As our knowledge of breast cancer has grown, so have the number of therapy modalities and protocols used to treat this disease, from combinations of chemotherapy to targeted treatments that attack malignant cells carrying specific genetic variations.
Overall, these developments have been positive, offering patients more and better options to fight their cancers, says breast cancer expert Antonio Wolff, M.D. However, he says, they’ve also boosted the potential to give some patients more treatment than needed and, on occasion, negatively impact the quality of their survivorship.
Wolff notes that studies over the past several decades have shown benefits from combination therapies, but doing more not always leads to noticeable improvements in outcomes.
“It’s like protecting a house,” Wolff explains. “First you’ll put on a single lock, but then you might add a second or a third. You could argue that you’ll be safer with each additional device, just like you might do better with each additional cancer therapy. But the incremental benefit of each addition might not be worth it in terms of toxicity and meaningful improvements in survival.”
A key first step after a diagnosis of breast cancer is for the pathologist to most accurately identify the specific subtype of the disease affecting a patient. Special biomarker tests, like measures for the estrogen and HER2 receptors in a tumor, give the oncologist information needed to recommend the best treatment regimen for an individual patient. These treatments can include anti-estrogens (hormone therapies), chemotherapies, and antibody medications, given alone or in combination.
As treatments improve and more patients survive their breast cancer diagnosis, doctors began to recognize less frequent but still serious long-term complications.

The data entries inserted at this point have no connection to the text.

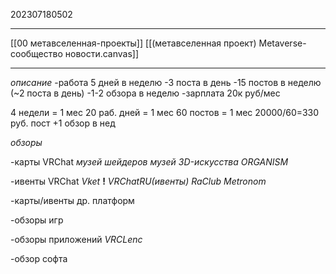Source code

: 202307180502
***
[[00 метавселенная-проекты]]
[[(метавселенная проект) Metaverse-сообщество новости.canvas]]
***
*описание*
-работа 5 дней в неделю
-3 поста в день
-15 постов в неделю (~2 поста в день)
-1-2 обзора в неделю
-зарплата 20к руб/мес

4 недели = 1 мес
20 раб. дней = 1 мес
60 постов = 1 мес
20000/60=330 руб. пост
+1 обзор в нед

*обзоры*

-карты VRChat
*музей шейдеров*
*музей 3D-искусства*
*ORGANISM*

-ивенты VRChat
*Vket* **!**
*VRChatRU(ивенты)*
*RaClub*
*Metronom*

-карты/ивенты др. платформ

-обзоры игр

-обзоры приложений
*VRCLenc*

-обзор софта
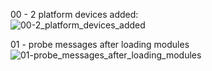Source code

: 00 - 2 platform devices added:    
![00-2_platform_devices_added](https://github.com/user-attachments/assets/907d7f3b-b407-419b-9ea2-21c41d702419)    

01 - probe messages after loading modules    
![01-probe_messages_after_loading_modules](https://github.com/user-attachments/assets/7632cd62-0978-44c1-bebd-7cc634ed4226)    


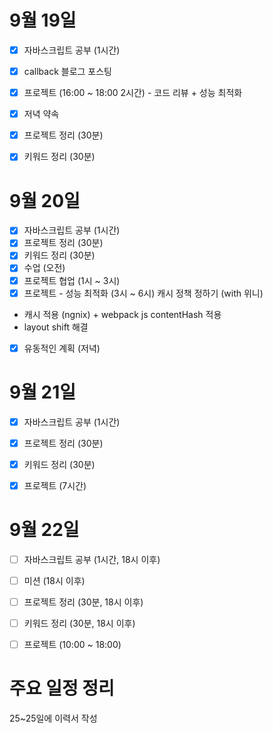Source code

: # 9월 19일

- [x] 자바스크립트 공부 (1시간)
- [x] callback 블로그 포스팅
- [x] 프로젝트 (16:00 ~ 18:00 2시간) - 코드 리뷰 + 성능 최적화
- [x] 저녁 약속
- [x] 프로젝트 정리 (30분)
- [x] 키워드 정리 (30분)


# 9월 20일
- [x] 자바스크립트 공부 (1시간)
- [x] 프로젝트 정리 (30분)
- [x] 키워드 정리 (30분)
- [x] 수업 (오전)
- [x] 프로젝트 협업 (1시 ~ 3시)
- [x] 프로젝트 - 성능 최적화 (3시 ~ 6시)
캐시 정책 정하기 (with 위니)
- 캐시 적용 (ngnix) + webpack js contentHash 적용
- layout shift 해결

- [x] 유동적인 계획 (저녁)

# 9월 21일

- [x] 자바스크립트 공부 (1시간)
- [x] 프로젝트 정리 (30분)
- [x] 키워드 정리 (30분)
- [x] 프로젝트 (7시간)


# 9월 22일

- [ ] 자바스크립트 공부 (1시간, 18시 이후)
- [ ] 미션 (18시 이후)
- [ ] 프로젝트 정리 (30분, 18시 이후)
- [ ] 키워드 정리 (30분, 18시 이후)
- [ ] 프로젝트 (10:00 ~ 18:00)


# 주요 일정 정리
25~25일에 이력서 작성
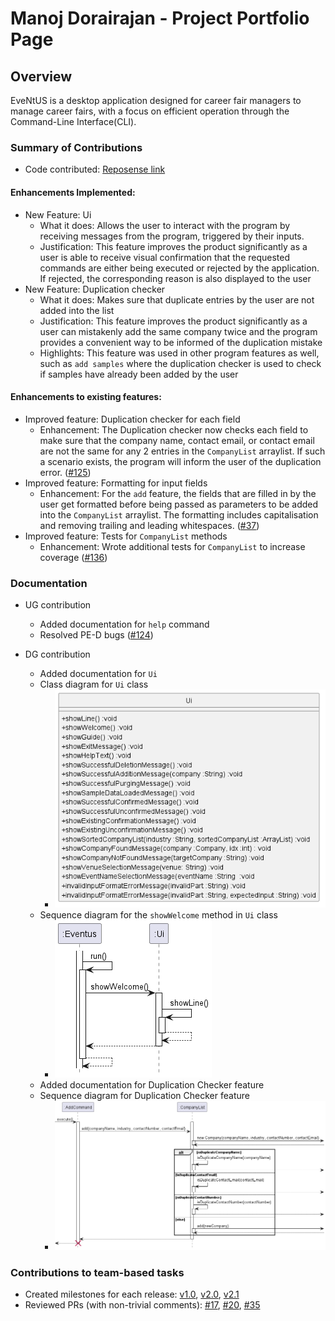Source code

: # Manoj Dorairajan - Project Portfolio Page

## Overview

EveNtUS is a desktop application designed for career fair managers to manage career fairs, with a focus on efficient
operation through the Command-Line Interface(CLI).

### Summary of Contributions

- Code contributed: [Reposense link](https://nus-cs2113-ay2223s2.github.io/tp-dashboard/?search=manoj364&breakdown=true)

#### Enhancements Implemented:

- New Feature: Ui
    - What it does: Allows the user to interact with the program by receiving messages from the program, triggered by
      their inputs.
    - Justification: This feature improves the product significantly as a user is able to receive visual confirmation
      that the requested commands are either being executed or rejected by the application. If rejected, 
      the corresponding reason is also displayed to the user
- New Feature: Duplication checker
    - What it does: Makes sure that duplicate entries by the user are not added into the list
    - Justification: This feature improves the product significantly as a user can mistakenly add the same company twice
      and the program provides a convenient way to be informed of the duplication mistake
    - Highlights: This feature was used in other program features as well, such as  `add samples` where the duplication
      checker is used to check if samples have already been added by the user

#### Enhancements to existing features:

- Improved feature: Duplication checker for each field
    - Enhancement: The Duplication checker now checks each field to make sure that the company name, contact email, or
      contact email are not the same for any 2 entries in the `CompanyList` arraylist. If such a scenario exists, the
      program will inform the user of the duplication error. ([#125](https://github.com/AY2223S2-CS2113-W12-2/tp/pull/125))
- Improved feature: Formatting for input fields
    - Enhancement: For the `add` feature, the fields that are filled in by the user get formatted before being passed as
      parameters to be added into the `CompanyList` arraylist. The formatting includes capitalisation and removing
      trailing and leading whitespaces. ([#37](https://github.com/AY2223S2-CS2113-W12-2/tp/pull/37))
- Improved feature: Tests for `CompanyList` methods
  - Enhancement: Wrote additional tests for `CompanyList` to increase coverage ([#136](https://github.com/AY2223S2-CS2113-W12-2/tp/pull/136))

### Documentation

- UG contribution
    - Added documentation for `help` command
    - Resolved PE-D bugs ([#124](https://github.com/AY2223S2-CS2113-W12-2/tp/pull/124))

- DG contribution
    - Added documentation for `Ui`
    - Class diagram for `Ui` class
      - ![Ui_class.png](..%2FUML%2FImage%2FUi_class.png)
    - Sequence diagram for the `showWelcome` method in `Ui` class
        - ![Ui_sequence_diagram.png](..%2FUML%2FImage%2FUi_sequence_diagram.png)
    - Added documentation for Duplication Checker feature
    - Sequence diagram for Duplication Checker feature
        - ![Duplication_checker.png](..%2FUML%2FImage%2FDuplication_checker.png)

### Contributions to team-based tasks
- Created milestones for each release: [v1.0](https://github.com/AY2223S2-CS2113-W12-2/tp/milestone/1), [v2.0](https://github.com/AY2223S2-CS2113-W12-2/tp/milestone/2), [v2.1](https://github.com/AY2223S2-CS2113-W12-2/tp/milestone/3)
- Reviewed PRs (with non-trivial comments): [#17](https://github.com/AY2223S2-CS2113-W12-2/tp/pull/17), [#20](https://github.com/AY2223S2-CS2113-W12-2/tp/pull/20), [#35](https://github.com/AY2223S2-CS2113-W12-2/tp/pull/35)

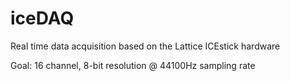 # iceDAQ
Real time data acquisition based on the Lattice ICEstick hardware

Goal: 16 channel, 8-bit resolution @ 44100Hz sampling rate

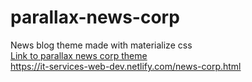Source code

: # parallax-news-corp
News blog theme made with materialize css <br>
[Link to parallax news corp theme](https://it-services-web-dev.netlify.com/travel.html) <br>
https://it-services-web-dev.netlify.com/news-corp.html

For instance, some chemotherapies can increase the risk of heart failure in the long-run. Others risk damaging normal blood stem cells in the bone marrow.
In the February 2015 issue of Journal of Clinical Oncology, Wolff and colleagues showed that the risk of genetic glitches in the bone marrow that can lead to leukemias after standard adjuvant chemotherapy drugs like anthracyclines and cyclophosphamide, while still very small, was twice as high as previously known.
“You really want to be as certain as you can that the likelihood of benefit will be greater than the small risk of complications, so patients don’t suffer from our good intentions,” Wolff says.
That’s why he and his colleagues are investigating ways that patients can get more from less by using more targeted treatments, changing the way that treatments are administered, or even carefully stratifying patients to determine who might be able to avoid certain treatments altogether.
In October 2016, Wolff and colleagues at Johns Hopkins and elsewhere published a study in Journal of Clinical Oncology detailing a tool that helps assess the risk of breast cancer recurrence—a factor that can trigger additional treatment with chemotherapy in patients with estrogen receptor-positive disease—by using standard measures easily available from high-quality pathology reports.
The team developed a free online app available to any oncologist, called the Breast Cancer Recurrence Score Estimator, that can help doctors and their patients decide on the need for additional tumor tests and on when to consider using adjuvant chemotherapy before the start of endocrine therapy.
Wolff also helped organize a separate study through the Translational Breast Cancer Research Consortium that his Hopkins colleagues Roisin Connolly, M.B.B.Ch., and Vered Stearns, M.D., reported in 2019 in the Journal of Clinical Oncology. In that study, called TBCRC 026, they showed that an imaging test in tumor—after a single dose of HER-2 targeted therapies given soon after diagnosis and before surgery— helps predict which patients might have a pathologically complete response with no residual cancer found at surgery.
These findings have now allowed Wolff and colleagues to develop a larger study in the U.S. and Canada, funded by the National Cancer Institute, to test if some of these patients could essentially avoid most exposure to chemotherapy and primarily be treated with targeted therapy against the estrogen and HER2 receptors.
These studies begin in the clinical research setting and, if proven, will influence standard care.
“Although it’s critical to develop better treatments, we do not always need to treat patients with more therapies. Rather, we need to better make use of the treatments we have and be smarter when assessing the benefits offered by new treatments,” Wolff says. “This is the essence of Personalized Medicine.”